EXERCISE
What you produce should be every line from the data that includes "lines".

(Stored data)
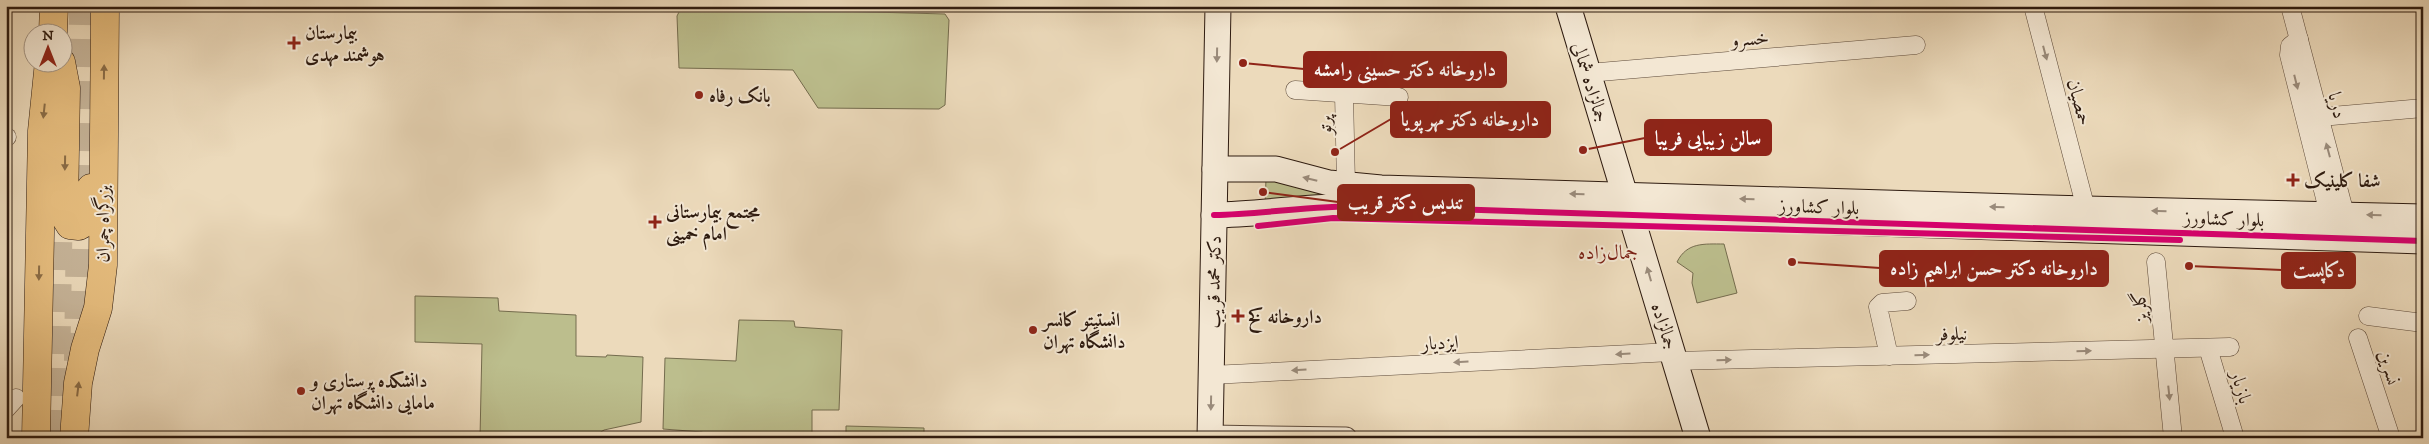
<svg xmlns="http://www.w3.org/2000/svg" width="2429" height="444" font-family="'IM FELL DW Pica',Amiri,serif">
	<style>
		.green { fill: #bcbe8d; stroke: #746c4e }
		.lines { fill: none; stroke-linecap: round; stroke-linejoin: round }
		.trunk-tunnel { stroke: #c6b499; stroke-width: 28; stroke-dasharray: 28 14; stroke-linecap: butt }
		.minor-casing { stroke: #5d4a3a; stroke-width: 19 }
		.tertiary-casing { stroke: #5d4a3a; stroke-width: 23 }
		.secondary-casing { stroke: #2d1a0f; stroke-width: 27 }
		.trunk-casing { stroke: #2d1a0f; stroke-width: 29 }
		.minor { stroke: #f3e7d3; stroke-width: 18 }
		.tertiary { stroke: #f3e7d3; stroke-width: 21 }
		.secondary { stroke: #f3e7d3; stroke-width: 25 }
		.trunk { stroke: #e6bd7e; stroke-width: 28 }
		.cycleway-casing { stroke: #f3e7d3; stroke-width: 9 }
		.cycleway { stroke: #d6006c; stroke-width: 6 }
		.oneway { fill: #9a8b7b }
		.oneway2 { fill: #8a6c46 }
		.poi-dot { fill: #8f2418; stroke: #f3e7d3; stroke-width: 2 }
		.labels { text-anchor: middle; stroke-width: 4; stroke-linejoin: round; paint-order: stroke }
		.poi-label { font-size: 19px; font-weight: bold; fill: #2d1a0f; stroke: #f3e7d3; text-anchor: start }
		.street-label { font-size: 19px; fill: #2d1a0f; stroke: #f3e7d3 }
		.neighbourhood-label { font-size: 20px; fill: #7a1f14; stroke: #f3e7d3 }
		.leader { fill: none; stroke: #8f2418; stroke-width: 2 }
		.callout-dot { fill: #8f2418; stroke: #f3e7d3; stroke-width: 2 }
		.callout { fill: #8f2418; stroke: #8f2418; stroke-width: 2 }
		.callout-label { font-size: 20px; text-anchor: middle; font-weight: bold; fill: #fff }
	</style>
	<rect width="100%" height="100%" fill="#ecdabb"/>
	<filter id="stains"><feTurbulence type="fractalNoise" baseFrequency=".004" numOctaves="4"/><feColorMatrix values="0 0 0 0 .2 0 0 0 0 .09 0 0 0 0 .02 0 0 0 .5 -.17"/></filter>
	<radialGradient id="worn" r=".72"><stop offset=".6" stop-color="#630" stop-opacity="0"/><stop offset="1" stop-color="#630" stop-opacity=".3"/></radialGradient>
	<!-- green -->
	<g class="green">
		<polygon points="688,7 945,14 949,20 945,105 939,109 818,108 793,70 679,68 677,16 680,10"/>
		<polygon points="1266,179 1330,196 1265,204"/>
		<path d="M1724,244L1737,293L1697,303L1692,283L1693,273L1677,262C1687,242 1704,244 1724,244Z"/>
		<polygon points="415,296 498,298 499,311 576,315 576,356 606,357 607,355 643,357 641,422 604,430 592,438 480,438 482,344 415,342"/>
		<polygon points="739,320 794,321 795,327 842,330 839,410 812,410 812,438 712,438 702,432 663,429 665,358 736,361"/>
		<polygon points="846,426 924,428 924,434 933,435 932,438 846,438"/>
	</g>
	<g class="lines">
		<!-- trunk-tunnel -->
		<g class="trunk-tunnel">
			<polyline points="78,361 83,6"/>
			<polyline points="55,438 59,196"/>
		</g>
		<defs>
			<g id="minor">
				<polyline points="2033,6 2086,209"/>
				<polyline points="2290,6 2345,214"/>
				<polyline points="2299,39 2290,46 2289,55 2329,214"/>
				<polyline points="1588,73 1916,45"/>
				<polyline points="1295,90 1399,97"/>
				<polyline points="1344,94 1346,185"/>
				<polyline points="2309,118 2423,108"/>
				<polyline points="6,137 7,137"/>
				<polyline points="2156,262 2173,438"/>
				<polyline points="2368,316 2423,323"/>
				<polyline points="2358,338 2391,438"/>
				<polyline points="2208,348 2235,438"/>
				<polyline points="1889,356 1878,307 1882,303 1907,301"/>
				<polyline points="1675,361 2230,347"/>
				<polyline points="1211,375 1672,352"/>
				<polyline points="6,409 16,398"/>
			</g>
			<polyline id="tertiary" points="1210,436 1346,438"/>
			<g id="secondary">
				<polyline points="1568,6 1698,438"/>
				<polyline points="1215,169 1276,169 1329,183 1381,188 2086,209 2423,217"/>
				<path d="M1214,215C1263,214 1311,206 1360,206L2423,241"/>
				<polyline points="1210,438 1218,6"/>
			</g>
			<g id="trunk">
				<polyline points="53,32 54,6"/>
				<path d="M61,62L66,88L64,209L65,217L70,225L79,226C93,220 90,200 91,188"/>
				<polyline points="36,438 42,131 49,62"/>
				<polyline points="74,438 78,383 85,349 98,308 103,265 105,6"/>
			</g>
		</defs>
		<!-- minor casing -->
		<use href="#minor" class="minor-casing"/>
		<!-- tertiary casing -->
		<use href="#tertiary" class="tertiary-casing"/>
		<!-- secondary casing -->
		<use href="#secondary" class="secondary-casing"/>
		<!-- trunk casing -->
		<use href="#trunk" class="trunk-casing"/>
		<!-- minor -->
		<use href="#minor" class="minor"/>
		<!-- tertiary -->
		<use href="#tertiary" class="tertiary"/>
		<!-- secondary -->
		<use href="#secondary" class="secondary"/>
		<!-- trunk -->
		<use href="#trunk" class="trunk"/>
		<defs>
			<g id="cycleway">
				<path d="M1214,215C1263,214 1311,206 1360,206L2423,241"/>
				<polyline points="1258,226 1333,218 2180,240"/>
			</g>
		</defs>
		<!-- cycleway casing -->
		<use href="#cycleway" class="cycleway-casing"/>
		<!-- cycleway -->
		<use href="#cycleway" class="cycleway"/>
	</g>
	<!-- one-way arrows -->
	<defs><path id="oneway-solid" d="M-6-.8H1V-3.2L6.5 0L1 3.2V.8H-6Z" transform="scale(1.25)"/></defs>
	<g class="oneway">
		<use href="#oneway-solid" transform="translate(2045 53) rotate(75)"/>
		<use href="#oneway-solid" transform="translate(1217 55) rotate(91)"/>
		<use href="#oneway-solid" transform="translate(2296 82) rotate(76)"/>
		<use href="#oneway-solid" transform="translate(2328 150) rotate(-105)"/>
		<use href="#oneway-solid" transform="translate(1310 179) rotate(-166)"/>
		<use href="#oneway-solid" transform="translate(1577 194) rotate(-179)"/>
		<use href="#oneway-solid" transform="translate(1747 199) rotate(-178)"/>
		<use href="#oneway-solid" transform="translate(1997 207) rotate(-178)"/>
		<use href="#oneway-solid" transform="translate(2159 211) rotate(-179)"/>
		<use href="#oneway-solid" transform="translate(2374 215) rotate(-178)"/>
		<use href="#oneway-solid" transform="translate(1649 274) rotate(-106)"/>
		<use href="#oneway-solid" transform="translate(2084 351) rotate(-1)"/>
		<use href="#oneway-solid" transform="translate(1623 354) rotate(177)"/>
		<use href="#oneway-solid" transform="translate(1922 355) rotate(-1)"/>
		<use href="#oneway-solid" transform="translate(1724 360) rotate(-1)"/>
		<use href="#oneway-solid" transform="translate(1461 362) rotate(177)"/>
		<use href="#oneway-solid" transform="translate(1299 370) rotate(177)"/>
		<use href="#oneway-solid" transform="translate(2169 393) rotate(84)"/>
		<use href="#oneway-solid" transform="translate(1211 403) rotate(91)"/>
	</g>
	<g class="oneway2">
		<use href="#oneway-solid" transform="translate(104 72) rotate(-89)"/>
		<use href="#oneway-solid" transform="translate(44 111) rotate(96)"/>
		<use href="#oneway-solid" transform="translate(65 163) rotate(91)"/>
		<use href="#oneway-solid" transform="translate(39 273) rotate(91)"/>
		<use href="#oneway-solid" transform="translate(78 389) rotate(-83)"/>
	</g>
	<!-- markers -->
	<g class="poi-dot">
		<path d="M291.5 35.5h5v5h5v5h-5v5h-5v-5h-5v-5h5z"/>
		<circle cx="699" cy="95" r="5"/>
		<path d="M2290.5 172.5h5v5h5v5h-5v5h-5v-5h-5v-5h5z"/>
		<path d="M652.5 214.5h5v5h5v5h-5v5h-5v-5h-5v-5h5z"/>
		<path d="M1235.5 308.5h5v5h5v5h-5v5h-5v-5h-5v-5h5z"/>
		<circle cx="1033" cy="330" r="5"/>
		<circle cx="301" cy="391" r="5"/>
	</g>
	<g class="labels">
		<!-- poi labels -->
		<g class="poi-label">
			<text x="305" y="39">بیمارستان<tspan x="305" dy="22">هوشمند مهدی</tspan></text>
			<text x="709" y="102">بانک رفاه</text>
			<text x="2304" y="187">شفا کلینیک</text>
			<text x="666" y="218">مجتمع بیمارستانی<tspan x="666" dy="22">امام خمینی</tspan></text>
			<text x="1248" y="323">داروخانه کخ</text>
			<text x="1043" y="326">انستیتو کانسر<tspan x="1043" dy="22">دانشگاه تهران</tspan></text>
			<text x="311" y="387">دانشکده پرستاری و<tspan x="311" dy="22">مامایی دانشگاه تهران</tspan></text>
		</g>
		<!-- street labels -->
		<g class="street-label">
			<text transform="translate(1750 38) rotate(-5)" y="7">خسرو</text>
			<text transform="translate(1591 82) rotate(73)" y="7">جمالزاده شمالی</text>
			<text transform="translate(2080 102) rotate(75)" y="7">حمصیان</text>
			<text transform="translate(2338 105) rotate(76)" y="7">دریا</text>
			<text transform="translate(1324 125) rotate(-91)" y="7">پرتو</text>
			<text transform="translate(1819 206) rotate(2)" y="7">بلوار کشاورز</text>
			<text transform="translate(2224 218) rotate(2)" y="7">بلوار کشاورز</text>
			<text transform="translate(102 224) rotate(-90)" y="7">بزرگراه چمران</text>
			<text transform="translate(1213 282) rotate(-89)" y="7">دکتر محمد قریب</text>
			<text transform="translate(2139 307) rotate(-96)" y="7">گلریز</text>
			<text transform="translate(1665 326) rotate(73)" y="7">جمالزاده</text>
			<text transform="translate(1952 333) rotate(-1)" y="7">نیلوفر</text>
			<text transform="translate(1440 342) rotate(-3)" y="7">ایزدیار</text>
			<text transform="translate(2390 367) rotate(72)" y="7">نسرین</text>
			<text transform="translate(2242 387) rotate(74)" y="7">بازیار</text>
		</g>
		<!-- neighbourhood labels -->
		<g class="neighbourhood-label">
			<text x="1608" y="259">جمال‌زاده</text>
		</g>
	</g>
	<!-- callouts -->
	<path class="leader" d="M1243 63L1304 69M1335 152L1391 119M1583 150L1645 138M1263 192L1338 202M1792 262L1880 268M2189 266L2282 270"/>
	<g class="callout-dot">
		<circle cx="1243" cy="63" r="5"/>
		<circle cx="1335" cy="152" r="5"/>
		<circle cx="1583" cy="150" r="5"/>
		<circle cx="1263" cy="192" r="5"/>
		<circle cx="1792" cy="262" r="5"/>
		<circle cx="2189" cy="266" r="5"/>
	</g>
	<g class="callout">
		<rect x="1304" y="52" width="202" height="35" rx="5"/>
		<rect x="1391" y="102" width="159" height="35" rx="5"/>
		<rect x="1645" y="120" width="126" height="35" rx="5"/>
		<rect x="1338" y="185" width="136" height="35" rx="5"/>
		<rect x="1880" y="251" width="228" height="35" rx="5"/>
		<rect x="2282" y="253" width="73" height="35" rx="5"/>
	</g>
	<g class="callout-label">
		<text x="1405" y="76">داروخانه دکتر حسینی رامشه</text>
		<text x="1470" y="126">داروخانه دکتر مهر پویا</text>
		<text x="1708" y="145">سالن زیبایی فریبا</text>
		<text x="1406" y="209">تندیس دکتر قریب</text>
		<text x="1994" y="275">داروخانه دکتر حسن ابراهیم زاده</text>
		<text x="2319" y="277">دکاپست</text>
	</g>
	<!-- margin -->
	<rect width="2429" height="444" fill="none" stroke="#ecdabb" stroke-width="25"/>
	<rect x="8" y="8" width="2414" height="429" fill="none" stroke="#2d1a0f" stroke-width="2.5"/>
	<rect x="12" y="12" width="2404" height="419" fill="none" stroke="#2d1a0f"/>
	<!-- north arrow -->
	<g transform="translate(48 48)"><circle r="24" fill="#f3e7d3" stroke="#a49585"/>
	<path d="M0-4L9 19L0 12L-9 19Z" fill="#8f2418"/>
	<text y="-8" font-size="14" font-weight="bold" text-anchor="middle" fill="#2d1a0f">N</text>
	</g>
	<rect width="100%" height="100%" filter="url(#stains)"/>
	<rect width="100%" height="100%" fill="url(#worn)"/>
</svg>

ANSWER FOR THE TASK
		.lines { fill: none; stroke-linecap: round; stroke-linejoin: round }
	<g class="lines">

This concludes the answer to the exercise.